A Directed Acyclic Graph (DAG) is a type of graph data structure that consists of nodes connected by directed edges, where the edges have a specific direction and do not form any cycles. It is a directed graph that does not have any directed cycles.
Each node in a DAG can have one or more incoming edges and one or more outgoing edges. The edges in a DAG represent dependencies between the nodes, where the direction of the edge indicates the direction of the dependency. For example, if node A has an outgoing edge to node B, it means that node A depends on node B.
Directed Acyclic Graphs (DAGs) differ from blockchains in that they do not use a block-based structure. Instead, transactions are represented as vertices in the graph and are linked to previous transactions. Nodes validate and add transactions to the DAG, and submitting a transaction requires completing a proof-of-work task. [1]
In a DAG-based network, a new transaction must reference previous transactions to be accepted, similar to how blocks in a blockchain refer to previous blocks. Referencing a transaction confirms it, and for a transaction to be fully confirmed, it needs to be referenced by subsequent transactions. [1]
DAGs have high transaction speeds due to the absence of block creation and no transaction fees because there are no miners, which can have environmental benefits. [2]
DAGs are superior to blockchains in a sense that they allow higher throughput, by combining the concepts of blockchains, proof of work and proof of stake, and the longest chain rule with directed acyclic graphs.
The first use of a DAG is undated, but the concept is so useful, it extends back to the dawn of human existence.
The publication ‘Seven Bridges of Königsberg’ by Leonhard Euler in 1736 is regarded as the first paper to cover Graph Theory. The seven bridges of Königsberg is a notable problem in the history of mathematics. The challenge is to find a route to cross each of the seven bridges in Königsberg (now Kaliningrad, Russia) once and only once. After simplifying the map of the city to a graph, Euler introduced his formula relating to the number of edges, vertices and faces.

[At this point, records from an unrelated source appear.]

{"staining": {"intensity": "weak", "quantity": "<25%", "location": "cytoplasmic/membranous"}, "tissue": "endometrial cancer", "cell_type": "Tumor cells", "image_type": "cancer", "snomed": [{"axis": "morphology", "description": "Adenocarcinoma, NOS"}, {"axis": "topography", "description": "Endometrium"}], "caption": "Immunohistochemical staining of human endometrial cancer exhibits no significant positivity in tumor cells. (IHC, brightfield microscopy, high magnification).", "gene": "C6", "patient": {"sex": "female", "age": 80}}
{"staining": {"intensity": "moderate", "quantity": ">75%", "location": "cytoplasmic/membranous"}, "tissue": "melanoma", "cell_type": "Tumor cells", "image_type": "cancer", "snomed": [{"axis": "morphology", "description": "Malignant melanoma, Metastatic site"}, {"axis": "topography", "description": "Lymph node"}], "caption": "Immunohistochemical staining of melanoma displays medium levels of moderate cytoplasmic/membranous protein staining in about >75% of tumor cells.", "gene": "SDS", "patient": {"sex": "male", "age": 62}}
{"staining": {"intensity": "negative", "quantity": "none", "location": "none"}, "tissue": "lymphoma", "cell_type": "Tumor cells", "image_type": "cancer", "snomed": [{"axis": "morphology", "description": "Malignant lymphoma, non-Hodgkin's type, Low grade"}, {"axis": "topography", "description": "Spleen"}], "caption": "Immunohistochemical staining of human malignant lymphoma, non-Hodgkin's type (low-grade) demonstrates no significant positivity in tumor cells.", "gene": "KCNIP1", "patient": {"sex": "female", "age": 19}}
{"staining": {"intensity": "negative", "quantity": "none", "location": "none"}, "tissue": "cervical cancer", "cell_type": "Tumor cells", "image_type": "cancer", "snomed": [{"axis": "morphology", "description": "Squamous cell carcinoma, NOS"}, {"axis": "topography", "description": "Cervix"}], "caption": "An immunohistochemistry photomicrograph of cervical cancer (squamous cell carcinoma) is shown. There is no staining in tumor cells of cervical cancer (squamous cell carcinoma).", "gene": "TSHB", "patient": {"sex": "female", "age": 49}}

An original use case of DAGs is creating a family tree. Interestingly, the definition of a tree in Graph Theory did not include most family trees. This is because in most family trees stretching back far enough, distant relatives have mated at some point, allowing a common ancestor on both the paternal and maternal sides of the family. This means, a family tree can be considered a DAG–where each node is a person, and each parent-offspring relationship is drawn as an arrow pointing towards the offspring. This forms a graph shown below, which is directed (the arrows) and acyclic (no person can be a parent of themselves).
Another historic use case for DAGs is task scheduling where animals and humans innately use DAGs to work out the order of tasks to complete. Some tasks cannot begin until others are complete and other tasks can begin at any time — this in itself is a DAG.
Other use cases for DAGs are more modern, with multiple uses related to computer science. Data processing networks, version history, and some data compression algorithms all utilize DAGs. But the important thing to note is DAGs aren’t a new revelation, but an age-old problem-solving mechanism. The merge of DAGs and blockchains is a huge leap forward for distributed ledger scalability.[3]